Why
Today, to analyze backend performance in production, we provide Arc Lamp with flamegraphs that accurately visualise the function-call hierarchy of the entire code base.
For the equivalent usecase during debugging, we currently have XHGui: https://wikitech.wikimedia.org/wiki/WikimediaDebug#XHGui_profiling (example):
XHGui provides solid information about memory use and function call count, which is useful and specific debugging. However, it completely lacks information about the function-call hierarchy, and lacks any accuracy in its timing information to understand speed.
This creates a significant gap in the debugging experience, basically limiting it to performance problems relating to memory usage, and database/storage calls; with no story for analyzing speed and latency.
Worse yet, XHGui deceptively provides hierarchal and timing data that (if interpreted as such) is inaccurate.
Goal
For this task, I'd like to achieve the following:
- Able to visualise a debug request as a fairly detailed and standard (bottom-up) flamegraph, and also as a reversed flamegraph.
- Able to share links to filtered views of said flamegraph.
- Able to combine multiple requests into one flamegraph.
Background
This would be an alternative to XHGui, which has a number of drawbacks:
- Non-trivial function call overhead. This makes the "time spent" in any given function heavily skewed towards functions that make many functions. Of course, some amount of function call overhead is "real", but there is non-trivial additional overhead added by XHProf. Thus if on a production request function "foo" and "bar" both take 100ms to complete, but "bar" internally calls many functions, than in an XHProf report it will appear as if "bar" is much slower than it actually is. (Well, its true that it was that slow, but only when XHProf is active.)

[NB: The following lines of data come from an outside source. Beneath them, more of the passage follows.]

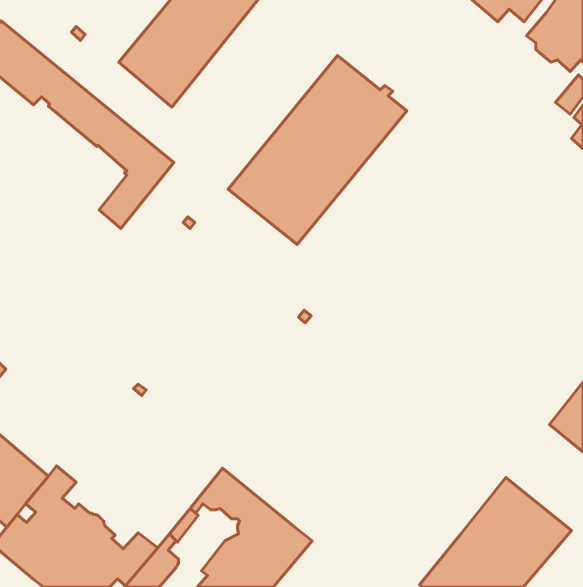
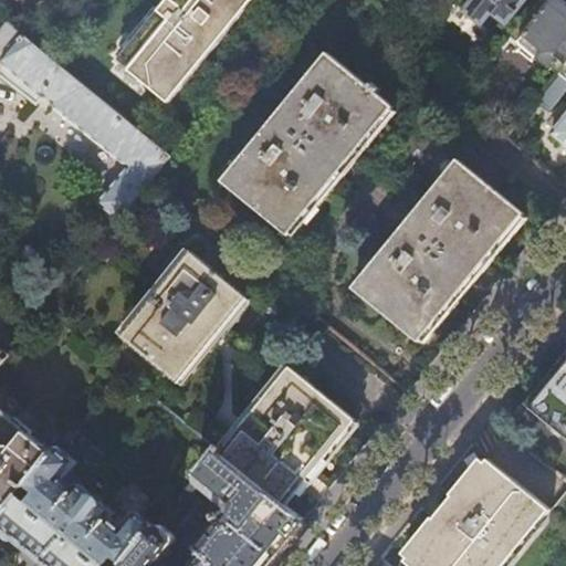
building: none -> [350,159,521,342]
building: none -> [119,249,245,380]
building: none -> [213,367,353,505]

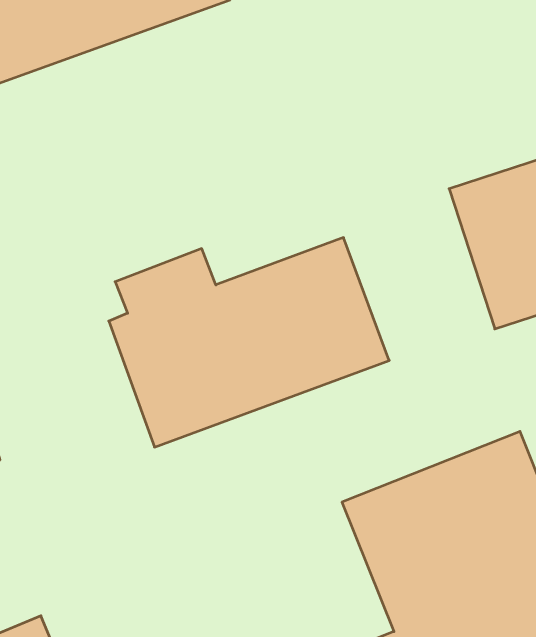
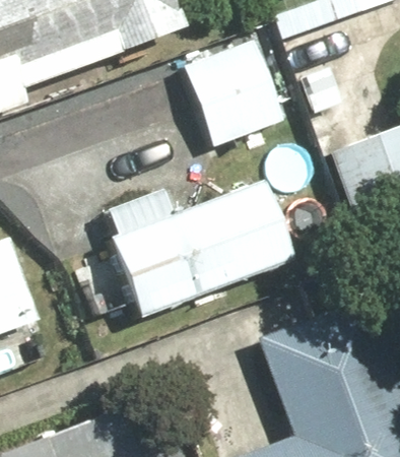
building: none -> [183,39,284,145]

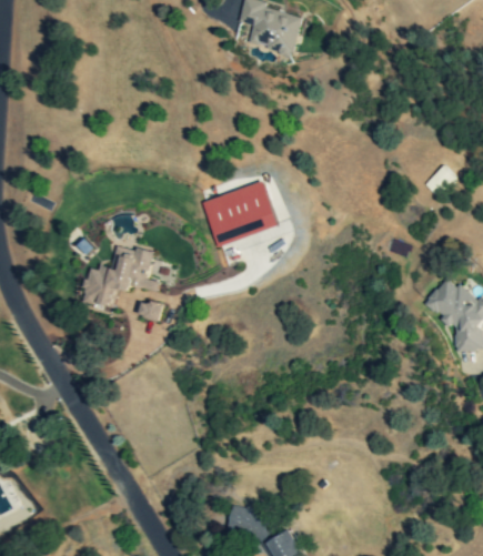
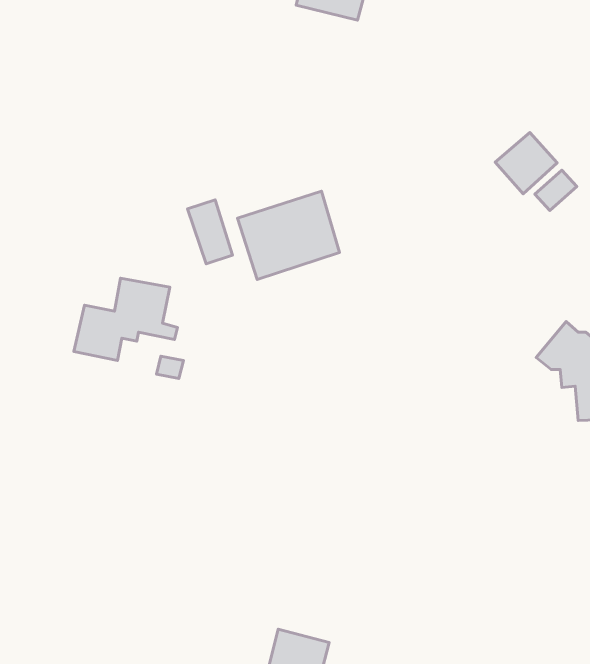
building: none -> [495,133,557,194]
building: none -> [188,200,232,264]

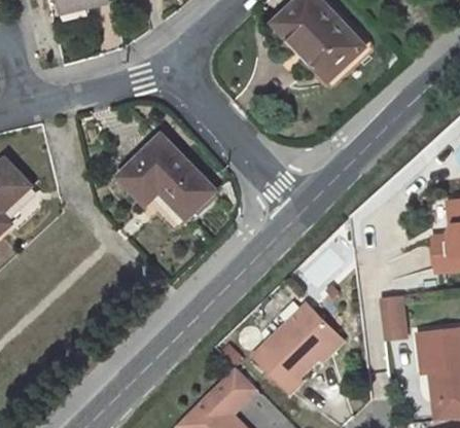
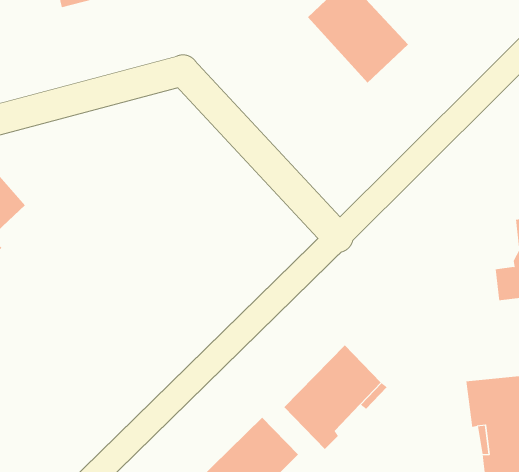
building: [117,133,213,215] -> none
building: [380,297,406,340] -> none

- No call tree. For something self-describing as a "hierarchical profiler", XHProf has suprisingly little "hierarchical" information. It only measures data for each "parent-child" function name pair.
- It offers no visualisation. Naturally, per previous point.
- It is not meant to aggregate multiple requests, and we currently don't. (In theory we could buffer data on mwdebug and merge multiple datasets before forwarding to the XHGui database with faked request metadata).
For example, the following call tree:
* main * A1 * B * C * A2 * B * C
xhprof-tideways will report the time flattened as:
* main * main-A1 * main-A2 * A1-B * A2-B * B-C
It's not possible (or rather it's hard, and involves guesswork) to figure out how much time of "A1" was spent in C.
The interface appears to let you "dig in" to lower calls, but every time you click a function name, you're really navigating sideways, not downward. Which means numbers don't add up, and this can be confusing even to people who use the tool regularly and know the tested code well.
Implementation
Figure out:
- Decide how to collect traces: Excimer.
- Decide where to store traces: Misc DB cluster, same as XHGui, via a new "excimer-ui-server" HTTP API.
- Decide where to generate or store flame graphs: No storage, generate in-browser via self-hosted Speedscope.
- Evaluate retention and possible abuse: Prune after insert in excimer-ui-server. Use hmac secret to avoid abuse that modifies exiting records. No rate limit at this time.
Next steps from T291015#8576699, @Krinkle wrote:
- client: Rename Client\Profiler to Client\ExcimerClient.
- client: Add "secret" option to prevent abuse, make ingestion IDs different from real/public/read-only IDs.
- DBA: Request a misc DB for excimer-ui-server. T331956: Create "excimer" misc database
- mediawiki: Package php-exicmer 1.1.0 or later and depoy it. T332964: Upgrade php-excimer package from 1.0.4 to 1.1.1
- perf site: Enable PHP on perf.wm.o.
- perf site: Use Puppet to provision a JSON config file with db credentials, set ENV in apache for excimer-ui-server discovery.
- perf site: Check in excimer-ui-server with vendor.
- mediawiki: Add ExcimerClient to wmf-config/lib and modify wmf-config/Profiler to permit its use when using WikimediaDebug. Trigger without need for query param via XWD attribute.
- WikimediaDebug: Add frontend option browser extension.